How do we create superior security protocols for agentic systems connected to different accounts and services?

Speaker

Owen Larter


Explanation

Security becomes more complex when autonomous systems have access to sensitive personal and financial information


How do we balance assurance needs and prioritize across the AI value chain, especially regarding upstream infrastructure versus other foundational tools?

Speaker

Stephanie Ifayemi


Explanation

Resource allocation decisions in AI assurance require strategic thinking about where to invest limited resources for maximum impact


How do we ensure that Global South countries aren’t missing from agent standardization work and aren’t always playing catch up?

Speaker

Stephanie Ifayemi


Explanation

Inclusive participation in setting AI standards is essential to prevent further marginalization of developing countries


How do you trust the assurer?
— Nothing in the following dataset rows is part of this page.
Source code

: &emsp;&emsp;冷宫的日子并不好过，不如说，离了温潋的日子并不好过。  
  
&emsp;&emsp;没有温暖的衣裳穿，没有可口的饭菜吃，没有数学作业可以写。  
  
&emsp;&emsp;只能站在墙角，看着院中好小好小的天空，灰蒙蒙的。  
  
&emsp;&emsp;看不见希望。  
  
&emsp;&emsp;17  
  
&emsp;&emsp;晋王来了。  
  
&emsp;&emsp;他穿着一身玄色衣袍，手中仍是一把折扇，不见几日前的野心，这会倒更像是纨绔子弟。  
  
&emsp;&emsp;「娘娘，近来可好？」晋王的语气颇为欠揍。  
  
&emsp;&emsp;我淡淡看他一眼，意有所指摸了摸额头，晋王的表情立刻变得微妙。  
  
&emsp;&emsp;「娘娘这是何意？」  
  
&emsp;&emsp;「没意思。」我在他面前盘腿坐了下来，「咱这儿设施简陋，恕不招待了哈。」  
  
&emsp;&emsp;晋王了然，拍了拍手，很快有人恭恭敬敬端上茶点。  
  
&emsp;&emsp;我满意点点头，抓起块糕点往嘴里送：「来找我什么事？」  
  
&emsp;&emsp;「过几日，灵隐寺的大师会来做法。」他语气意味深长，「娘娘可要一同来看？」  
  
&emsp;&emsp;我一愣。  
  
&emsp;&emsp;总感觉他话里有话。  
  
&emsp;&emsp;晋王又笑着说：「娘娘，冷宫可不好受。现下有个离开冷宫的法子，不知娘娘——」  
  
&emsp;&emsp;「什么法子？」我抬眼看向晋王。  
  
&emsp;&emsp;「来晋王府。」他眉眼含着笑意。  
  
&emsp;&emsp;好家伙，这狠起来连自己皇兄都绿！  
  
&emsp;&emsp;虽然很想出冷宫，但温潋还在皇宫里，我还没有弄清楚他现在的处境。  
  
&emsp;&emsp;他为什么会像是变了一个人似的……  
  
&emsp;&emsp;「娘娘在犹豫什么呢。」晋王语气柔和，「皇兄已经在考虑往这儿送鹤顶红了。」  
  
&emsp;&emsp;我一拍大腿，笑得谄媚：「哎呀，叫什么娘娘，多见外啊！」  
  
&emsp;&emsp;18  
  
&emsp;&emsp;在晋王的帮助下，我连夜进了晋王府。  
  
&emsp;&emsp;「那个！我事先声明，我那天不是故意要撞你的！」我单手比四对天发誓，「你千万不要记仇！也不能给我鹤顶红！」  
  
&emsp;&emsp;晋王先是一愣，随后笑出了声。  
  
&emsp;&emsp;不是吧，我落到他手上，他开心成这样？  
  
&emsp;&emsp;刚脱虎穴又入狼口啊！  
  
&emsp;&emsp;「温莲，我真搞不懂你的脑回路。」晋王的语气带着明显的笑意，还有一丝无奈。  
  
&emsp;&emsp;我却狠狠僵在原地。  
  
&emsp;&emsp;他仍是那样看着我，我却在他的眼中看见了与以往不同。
What does accreditation look like for assurance organizations or individuals?

Speaker

Stephanie Ifayemi


Explanation

Establishing credibility and standards for those conducting AI assurance is fundamental to the integrity of the entire system


How do you design an assurance ecosystem with different risk levels, reversibility considerations, and agent autonomy levels in mind using a tiered approach?

Speaker

Stephanie Ifayemi


Explanation

Creating flexible assurance frameworks that can adapt to different risk contexts and use cases is necessary for practical implementation


How do we build assurance into systems as part of the system development lifecycle rather than bolting it on at the end?

Speaker

Natasha Crampton


Explanation

Integrating assurance from the design phase is more effective than retrofitting it, but requires new development practices


How do we make assurance interoperable across regions while adaptable to local languages, cultures, and deployment realities?

Speaker

Natasha Crampton


Explanation

Balancing global standards with local adaptation is a key challenge for scalable AI assurance


Disclaimer: This is not an official session record. DiploAI generates these resources from audiovisual recordings, and they are presented as-is, including potential errors. Due to logistical challenges, such as discrepancies in audio/video or transcripts, names may be misspelled. We strive for accuracy to the best of our ability.